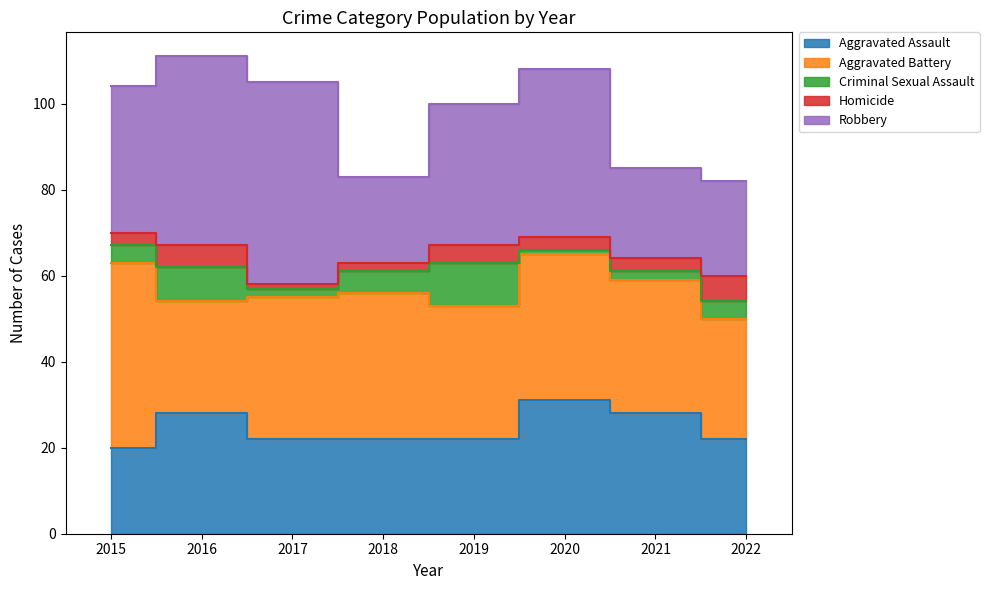

Reading left to right, what are all the values shown in this chart?

Aggravated Assault: 2015=20	2016=28	2017=22	2018=22	2019=22	2020=31	2021=28	2022=22
Aggravated Battery: 2015=43	2016=26	2017=33	2018=34	2019=31	2020=34	2021=31	2022=28
Criminal Sexual Assault: 2015=4	2016=8	2017=2	2018=5	2019=10	2020=1	2021=2	2022=4
Homicide: 2015=3	2016=5	2017=1	2018=2	2019=4	2020=3	2021=3	2022=6
Robbery: 2015=34	2016=44	2017=47	2018=20	2019=33	2020=39	2021=21	2022=22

########################################

COSA FARAI
Riscrivi tutte le voci qui sopra sostituendo "chart" con "graph" senza modificare nient'altro. Ometti le immagini.

RISULTATO RICHIESTO
Reading left to right, what are all the values shown in this graph?

Aggravated Assault: 2015=20	2016=28	2017=22	2018=22	2019=22	2020=31	2021=28	2022=22
Aggravated Battery: 2015=43	2016=26	2017=33	2018=34	2019=31	2020=34	2021=31	2022=28
Criminal Sexual Assault: 2015=4	2016=8	2017=2	2018=5	2019=10	2020=1	2021=2	2022=4
Homicide: 2015=3	2016=5	2017=1	2018=2	2019=4	2020=3	2021=3	2022=6
Robbery: 2015=34	2016=44	2017=47	2018=20	2019=33	2020=39	2021=21	2022=22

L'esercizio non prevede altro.